Dienstag, 16. Oktober 2012

Milburne, Melanie: Braut wider Willen?


Der Sohn der Haushälterin einer reichen Familie in Sidney, Kane Kaproulias, ist mittlerweile als Bauunternehmen zu Geld gekommen und nutzt die Gelegenheit zur Rache, als sie sich ihm bietet. Als Jugendlicher wurde er vom Hausherrn und dessen Sohn drangsaliert und seiner Mutter ging es nicht besser, jetzt rächt er sich, indem er alle Schulden von Owen Mercer bezahlt, ihm das geliebte Herrenhaus abnimmt und ihn so vor dem Knast bewahrt. Als Gegenleistung verlangt er, dass Bryony, Owens Tochter ihn heiratet …

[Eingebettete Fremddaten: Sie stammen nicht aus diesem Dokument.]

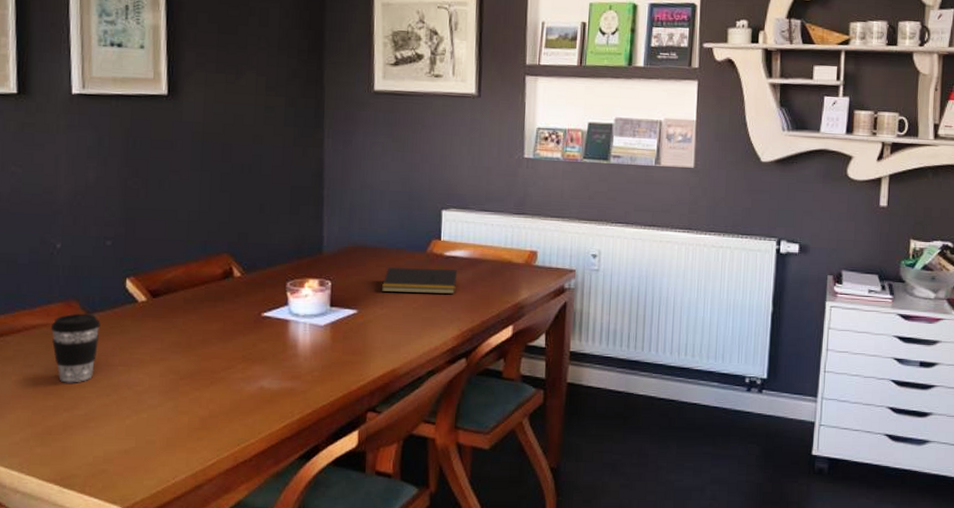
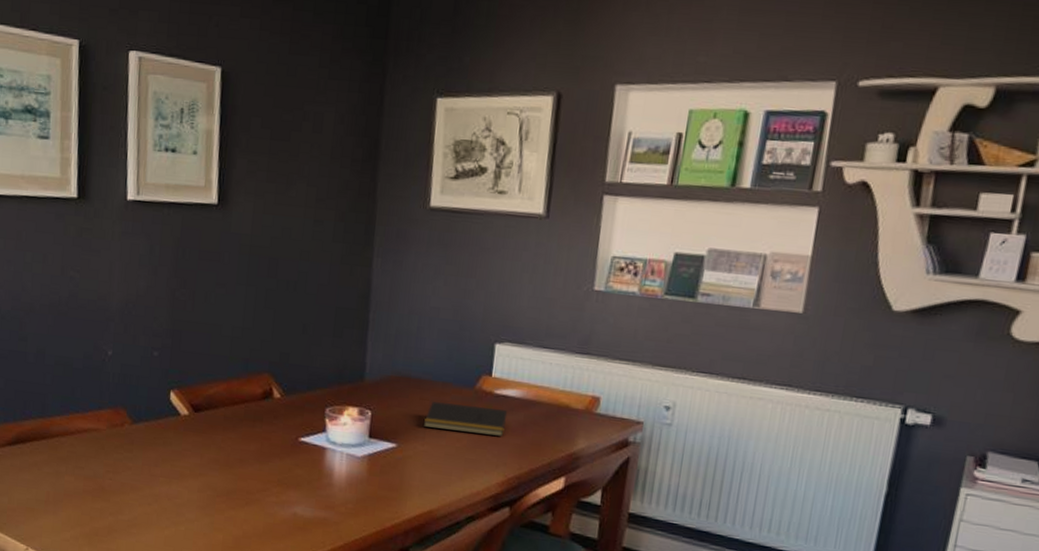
coffee cup: present [50,313,101,383] -> none [100,421,146,489]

Das Motiv, armer Junge kehrt nach Hause zurück und rächt sich an seinen ehemaligen Peinigern, macht mich immer wieder neugierig, auch wenn mich mir nicht jedes Mal einen solchen Roman dann auch kaufe. Hier habe ich zugegriffen. Das Schönste an dem Roman waren die Schwimmszenen mit Delfinen und das selbst gebaute Cottage am Meer.
Der Rest des Romans war schwerfällig wie ein Haufen Pflastersteine und Bryony war eine ziemlich dumme Kuh ohne nennenswertes Mitgefühl für sozial Schwächere, auch wenn ihr eine verunfallte Balettschülerin als Pseudo für ihre angeblich guten Charakterzüge an die Seite gestellt wurde. Bryony hatte bis zum Schluss ein ziemliches Brett vor dem Kopf. Dass Kane sie schon als Jugendlicher geliebt haben soll, wurde in Rückblenden angedeutet, konnte aber nicht wirklich überzeugen und blieb rätselhaft.
Erotische Anziehungskraft zwischen den Figuren wurde behauptet, kam aber bei mir nicht rüber. Mit Siebenundzwanzig war Bryony noch Jungfrau, nicht etwa wegen ihres Glaubens, sonder weil – ja warum eigentlich? Weil sie wählerisch bei der Auswahl ihrer Liebhaber war und eigentlich seit ihrer Kindheit Kane geliebt hat. Na klar! Wenn eine Siebzehnjährige einen jungen Mann kaltschnäuzig in den Jungendknast wandern lässt (wegen des Umpflügen eines Rasenstücks – der Wert des Rasenstücks war natürlich wichtiger als Mitgefühl mit dem Jugendlichen) und ihm keine Träne nachweint, ist natürlich auch so was von in ihn verliebt, dass alle anderen Männer vor der Erinnerung an den Sohn der Haushälterin so verblassen, dass Sex mit ihnen unmöglich wird.
Die Entwicklung der Charaktere erscheint reißbrettartig und ohne Inspiration. Motive und Gefühle werden behauptet, aber selten nach den Regel der Liebesromankunst entwickelt. Die zweite Hälfte des Romans wird ein wenig besser, dank der Delfine, nicht wegen der Figuren.

Hier hatte ich das Gefühl, eher einen Entwurf zu lesen als einen Liebesroman und deshalb nur drei Punkte (einen gibt`s immer, den zweiten für die Delfine und den dritten für den Tierschutzaspekt, der auch in dem Roman vorkommt – schmeißt keine alten Angelschnüre ins Meer, damit sich die Delfine nicht darin verfangen.)